─── DATA ENTRIES
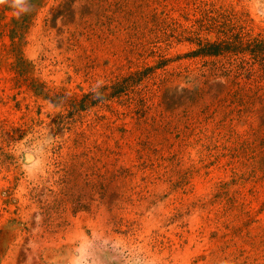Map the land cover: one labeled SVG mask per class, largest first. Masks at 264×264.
<instances>
[{
    "label": "rangeland",
    "instance_id": "obj_1",
    "mask_svg": "<svg viewBox=\"0 0 264 264\" xmlns=\"http://www.w3.org/2000/svg\"><path fill=\"white\" fill-rule=\"evenodd\" d=\"M219 9L264 36V0L0 5V264H264V65L194 55Z\"/></svg>",
    "mask_w": 264,
    "mask_h": 264
},
{
    "label": "trees",
    "instance_id": "obj_2",
    "mask_svg": "<svg viewBox=\"0 0 264 264\" xmlns=\"http://www.w3.org/2000/svg\"><path fill=\"white\" fill-rule=\"evenodd\" d=\"M37 1L38 0H27L29 10L20 15L22 19L12 17L14 26L11 29V37L16 36L18 26L23 25L29 20V14H31ZM211 19L213 20V27L219 37L215 40L202 41L200 39L198 47L194 50L195 56H224L226 54H233L242 57V61L249 59L264 65V36H253L249 31L245 30V27L239 22V18L232 20L224 9H219L217 16L211 17ZM14 51L20 61H18V63L23 65L24 59L17 45L14 47ZM37 89V94H43L47 97L46 93H44V88H40V91L39 88ZM120 91L122 90H116L113 94ZM105 97L106 95H104V99ZM84 101L85 96L77 101V105L80 106L81 109L85 108V104H83Z\"/></svg>",
    "mask_w": 264,
    "mask_h": 264
},
{
    "label": "clouds",
    "instance_id": "obj_3",
    "mask_svg": "<svg viewBox=\"0 0 264 264\" xmlns=\"http://www.w3.org/2000/svg\"><path fill=\"white\" fill-rule=\"evenodd\" d=\"M9 4L10 7L16 9L15 15L19 17L22 13L27 12V0H0V5Z\"/></svg>",
    "mask_w": 264,
    "mask_h": 264
},
{
    "label": "bare ground",
    "instance_id": "obj_4",
    "mask_svg": "<svg viewBox=\"0 0 264 264\" xmlns=\"http://www.w3.org/2000/svg\"><path fill=\"white\" fill-rule=\"evenodd\" d=\"M73 264H79V257L73 260Z\"/></svg>",
    "mask_w": 264,
    "mask_h": 264
}]
</instances>
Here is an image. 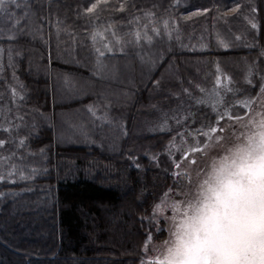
──────
▶ **REQUIREMENT**
Rewrite the material above with "rangeland" changed to "grassland" and nothing else altered. Leave the pictures out of your version.

▶ **RESPONSE TO THE EXERCISE**
Map the land cover: one labeled SVG mask per class, largest first. Masks at 264×264.
<instances>
[{
    "label": "grassland",
    "instance_id": "obj_1",
    "mask_svg": "<svg viewBox=\"0 0 264 264\" xmlns=\"http://www.w3.org/2000/svg\"><path fill=\"white\" fill-rule=\"evenodd\" d=\"M219 9L264 36V0L0 5V264H264V65L194 55Z\"/></svg>",
    "mask_w": 264,
    "mask_h": 264
},
{
    "label": "trees",
    "instance_id": "obj_2",
    "mask_svg": "<svg viewBox=\"0 0 264 264\" xmlns=\"http://www.w3.org/2000/svg\"><path fill=\"white\" fill-rule=\"evenodd\" d=\"M37 1L38 0H27L29 10L20 15L22 19L12 17L14 26L11 29V37L16 36L18 26L23 25L29 20V14H31ZM211 19L213 20V27L219 37L215 40L202 41L200 39L198 47L194 50L195 56H224L226 54H233L242 57V61L249 59L264 65V36H253L249 31L245 30V27L239 22V18L232 20L224 9H219L217 16L211 17ZM14 51L20 61H18V63L23 65L24 59L17 45L14 47ZM37 89V94H43L47 97L46 93H44V88H40V91L39 88ZM120 91L122 90H116L113 94ZM105 97L106 95H104V99ZM84 101L85 96L77 101V105L80 106L81 109L85 108V104H83Z\"/></svg>",
    "mask_w": 264,
    "mask_h": 264
},
{
    "label": "clouds",
    "instance_id": "obj_3",
    "mask_svg": "<svg viewBox=\"0 0 264 264\" xmlns=\"http://www.w3.org/2000/svg\"><path fill=\"white\" fill-rule=\"evenodd\" d=\"M9 4L10 7L16 9L15 15L19 17L22 13L27 12V0H0V5Z\"/></svg>",
    "mask_w": 264,
    "mask_h": 264
},
{
    "label": "bare ground",
    "instance_id": "obj_4",
    "mask_svg": "<svg viewBox=\"0 0 264 264\" xmlns=\"http://www.w3.org/2000/svg\"><path fill=\"white\" fill-rule=\"evenodd\" d=\"M73 264H79V257L73 260Z\"/></svg>",
    "mask_w": 264,
    "mask_h": 264
}]
</instances>
Here is an image. 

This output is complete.